I was attracted to UW-Madison because of the great potential to collaborate with many other groups here (as a faculty hire in the Human Precision Medicine Cluster). The opportunity to build a hybrid lab including a wet lab component and being a computational lab among other oncology labs in McArdle is tremendously exciting. The joint appointment with the department of Biostatistics and Biomedical Informatics gives me the opportunity to be in the interface of the two interdisciplinary fields. I have heard that UW-Madison students are outstanding, and now I have a great chance to work with those students from both biological and computational backgrounds. During my interview here, everyone spoke about the collaborative environment, which made it easier for me to make my decision to come here.
What is the focus of your research?
My research focus is to understand the immune system of cancer patients leveraging the high-throughput data and computational methods. Cancer immunotherapy has revolutionized cancer treatment and brought hope to patients with advanced disease. However, many patients do not have any clinical benefit from current treatments. We want to improve that by looking at the differences in the cellular makeup of patients’ immune systems between the ones who respond to immunotherapy and the ones who do not.
For someone interested in your research, please provide a reference to one or two relevant publications.

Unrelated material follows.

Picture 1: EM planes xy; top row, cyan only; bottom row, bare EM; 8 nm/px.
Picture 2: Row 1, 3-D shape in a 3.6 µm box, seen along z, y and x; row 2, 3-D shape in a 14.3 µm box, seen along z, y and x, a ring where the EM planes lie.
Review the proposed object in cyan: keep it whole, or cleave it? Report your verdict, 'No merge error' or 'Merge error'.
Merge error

Published in Nature Genetics (https://pubmed.ncbi.nlm.nih.gov/29610480/), we identified a signature of cellular age based on the data from DNA methylation, a cancer biomarker. In studies published in Immunity (https://pubmed.ncbi.nlm.nih.gov/32814027/), we tracked back the early origins of neutrophils, the most abundant human blood cell-type, and interestingly found them only in the blood of cancer patients. Recent evidence shows that similar cell-types can be found in the severe Covid-19 patients, and we hope to make a connection with our discovery. My work has been highly collaborative and interdisciplinary, and I want to continue this in Madison.
What are you looking for in graduate students joining your laboratory?
I am particularly interested in working with next-generation scientists who are curious and enthusiastic about solving the puzzles of cancer data using high-throughput experimental and computational tools. I am looking for students who want to develop both experimental and bioinformatics skills.
What type of training environment do you wish to provide to new students/postdocs?
Students with biological backgrounds will have the opportunity to learn computational and bioinformatics analysis. We are now able to generate way more data than we can handle. My little son once asked me how I can contribute to curing cancer by staring at a computer monitor all day. He is correct that we need to do experiments and generate data, but I believe we need equal time if not more to crunch the data as well. Moreover, there is always something new we can learn data already published. I want to inspire computational students, who have the same background as mine, to become interested in biology and cancer as I did. I strongly believe that biomedicine and biotechnology are as attractive as what Silicon Valley can offer to students with good computational skills.
When you are not working, what do you like to do (hobbies/interests)?
I enjoy spending time with my wife and son in my free time. We talk about science and other interests. My son is very curious, and he asks so many questions that I often need to use google to answer him. I learn a lot from talking to them.